The American Civil Liberties Union (ACLU), which brought the lawsuit to reunite the families, earlier on Thursday said that the government was manipulating the figures to give a false impression of success.
“These parents and children have lost valuable time together that can never be replaced. We’re thrilled for the families who are finally reunited, but many more remain separated,” Lee Gelernt, deputy director of the ACLU’s Immigrants’ Rights Project, said in a statement.
“The Trump administration is trying to sweep them under the rug by unilaterally picking and choosing who is eligible for reunification. We will continue to hold the government accountable and get these families back together,” Gelernt said.
The deadline is seen as turning a page on the scandal, but the turmoil is barely beginning for many families that now face life-altering decisions, including whether or not to agree to long-term separations, rights advocates and lawmakers say.
Lawyer Efren Olivares of the Texas Civil Rights Project, which represents some parents, said the US treatment of migrant families had been marked by “chaos and cruelty,” and that officials’ rush to reunite parents and children lacked organization.
As the deadline neared, dozens of families with children gathered for a sit-in on Capitol Hill, while Democratic lawmakers blasted US President Donald Trump’s “zero tolerance” border policy as un-American.
The separations triggered outrage in the US and abroad, especially after the release of audio of small children in shelters crying for their parents, many of whom fled turmoil and gang violence in Central America.
The pressure led to the president demanding an end to the separations six weeks later.
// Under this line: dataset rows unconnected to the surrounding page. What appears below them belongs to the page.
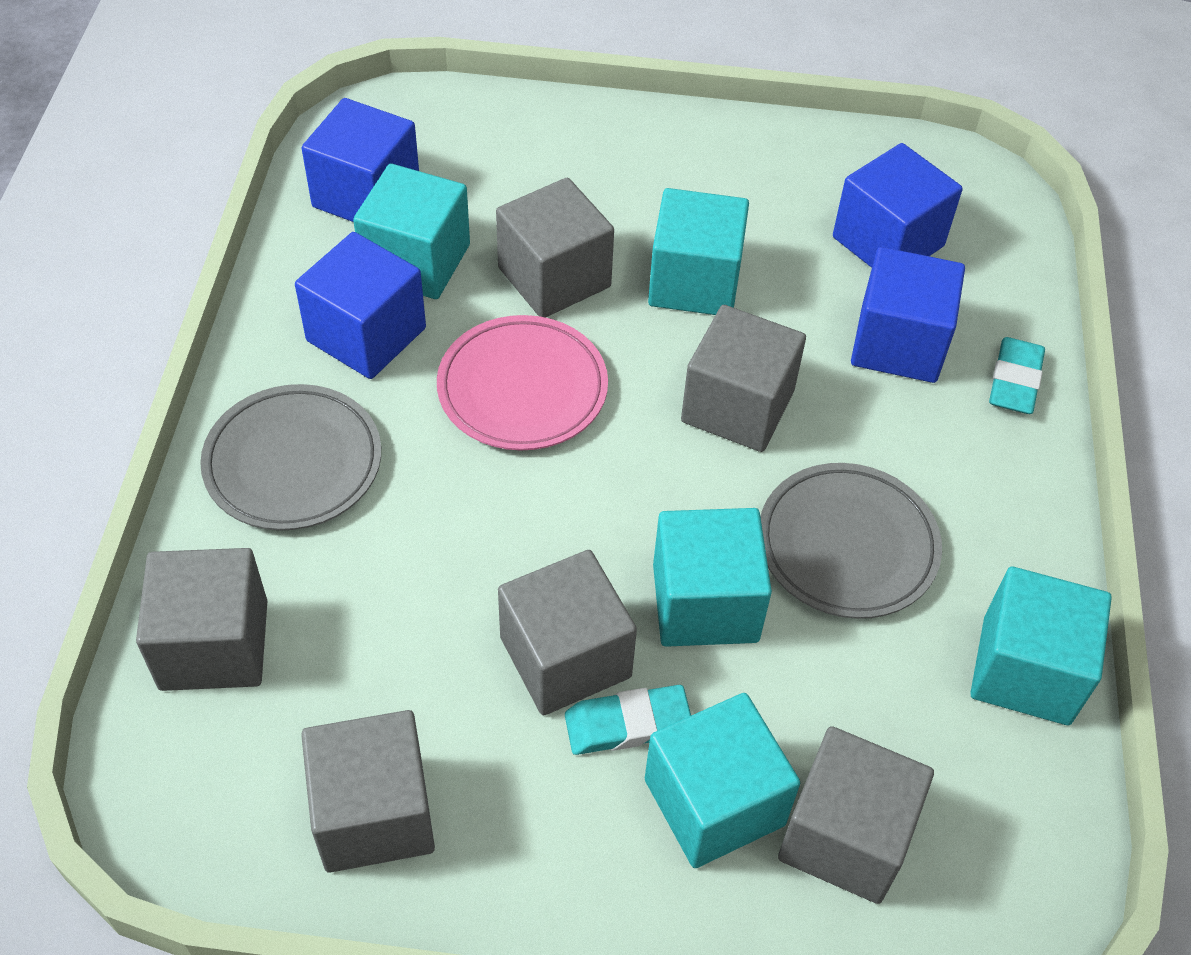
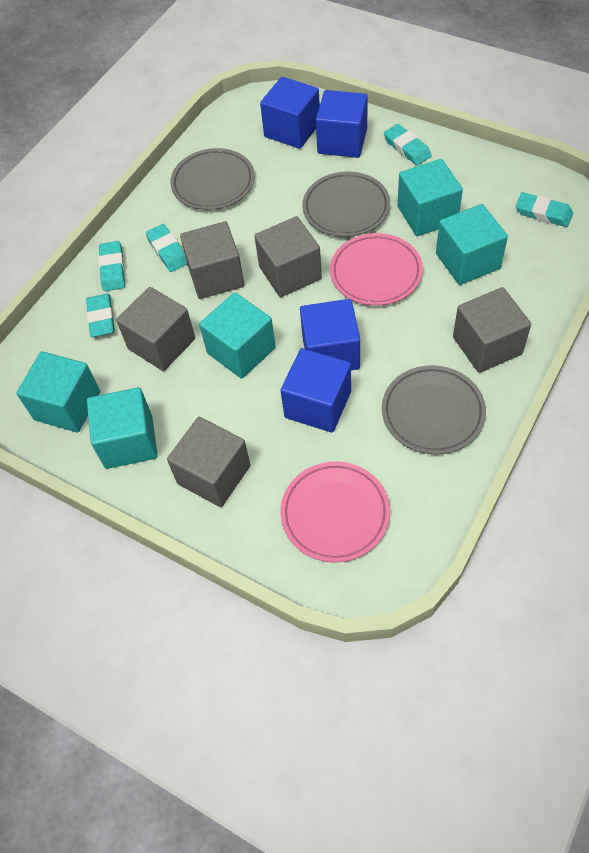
grey cube: 6 -> 5
grey plate: 2 -> 3
pink plate: 1 -> 2
turquoise eraser: 2 -> 5

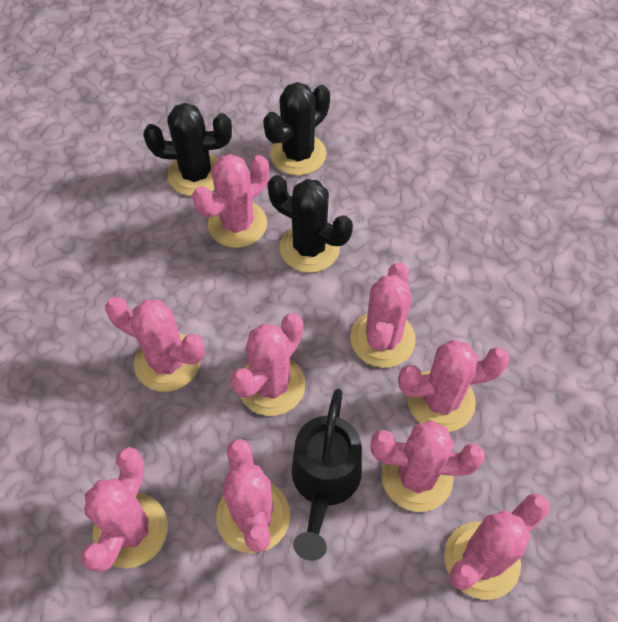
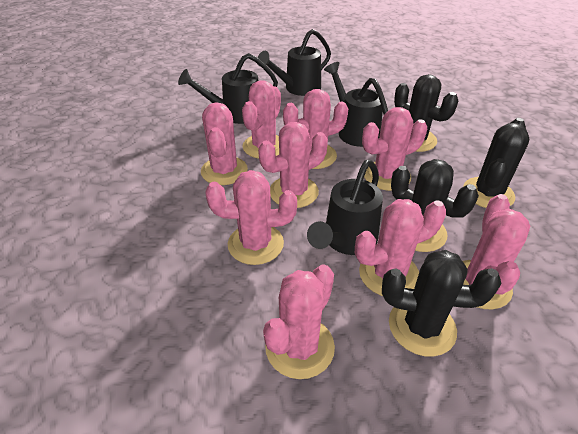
black cactus: 3 -> 4
black watering can: 1 -> 4

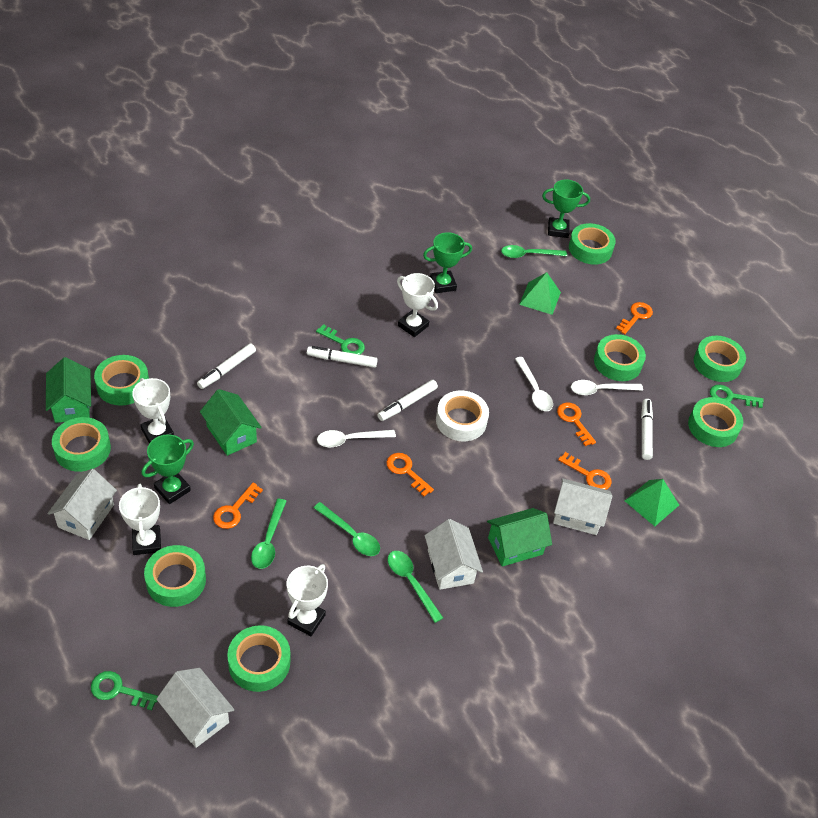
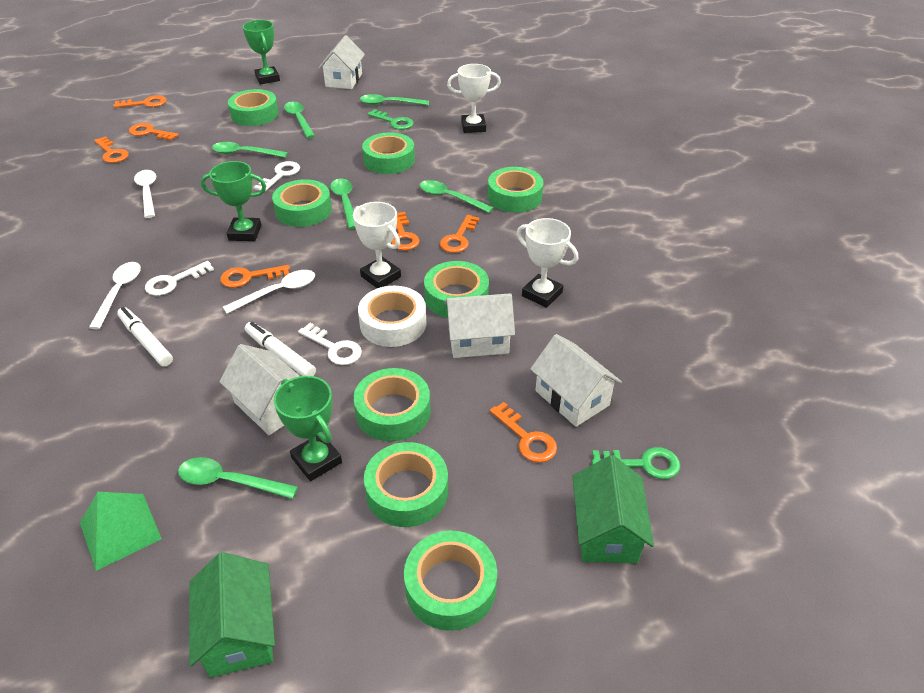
green house: 3 -> 2
green key: 3 -> 2
green pyramid: 2 -> 1
green spoon: 4 -> 6
orange key: 5 -> 7
white key: 0 -> 3
white marker: 4 -> 2
white trophy: 4 -> 3

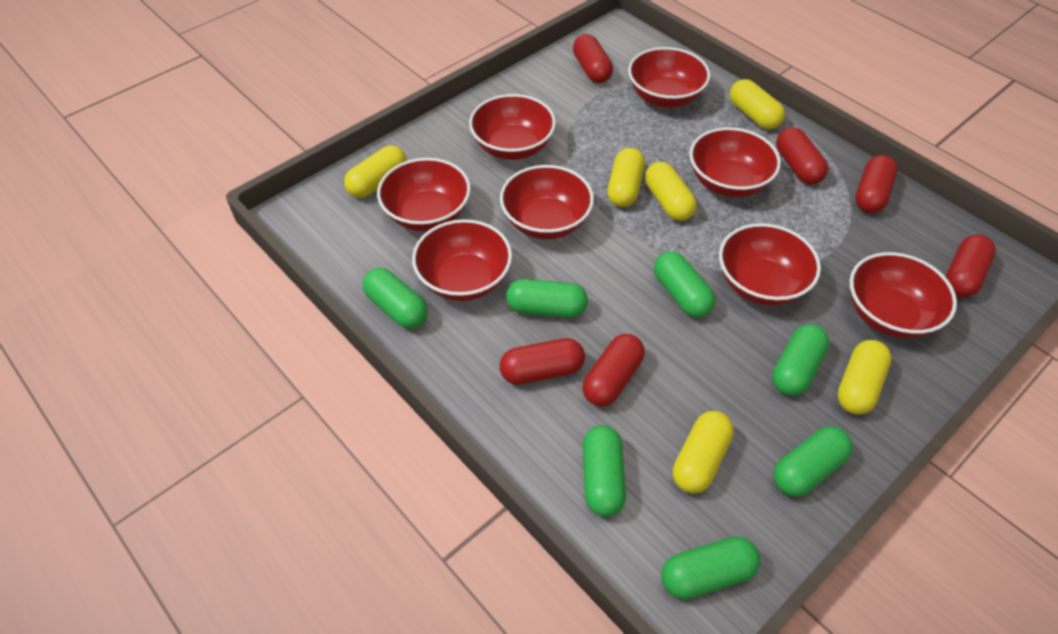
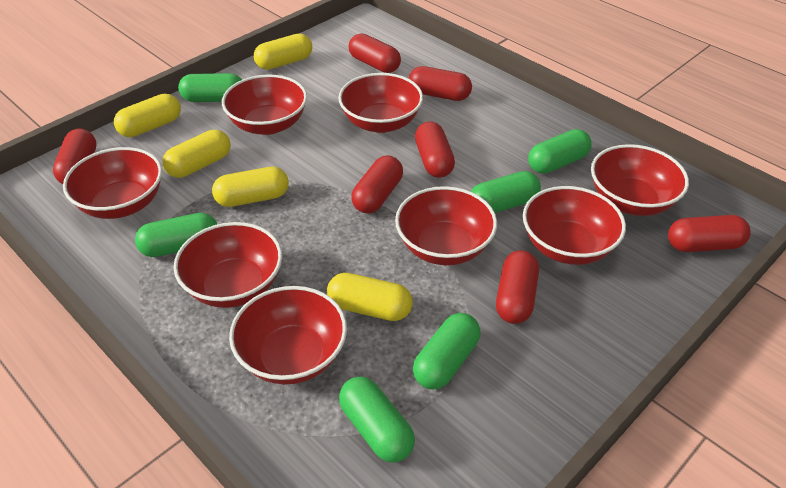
green capsule: 7 -> 6
red capsule: 6 -> 7
yellow capsule: 6 -> 5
Judge Dana Sabraw in San Diego then ordered the reunifications, setting Thursday as the deadline.
Yet the pace has been slow: Children and parents are being housed in different parts of the country, while many adults have been deported.
Government data indicates that the parent or parents of more than 430 children might already have been deported, some of them voluntarily — enormously complicating any possible reunion.
Democratic lawmakers who recently visited detention facilities near the border have accused the administration of continuing to separate families and disputed the government’s characterization that parents were voluntarily leaving their children.
“Nobody chooses to be separated, unlike what this administration is saying,” US Senator Catherine Cortez Masto said.
The American Immigration Lawyers Association (AILA) has submitted court documents containing testimony from parents who say they were coerced into signing off on their deportations.
“In nearly all of the cases we’ve seen, government officials used threats, false promises, misinformation and other coercive tactics,” AILA president Anastasia Tonello said in statement. “The government’s conduct calls into question whether any of these parents understood what they were agreeing to.”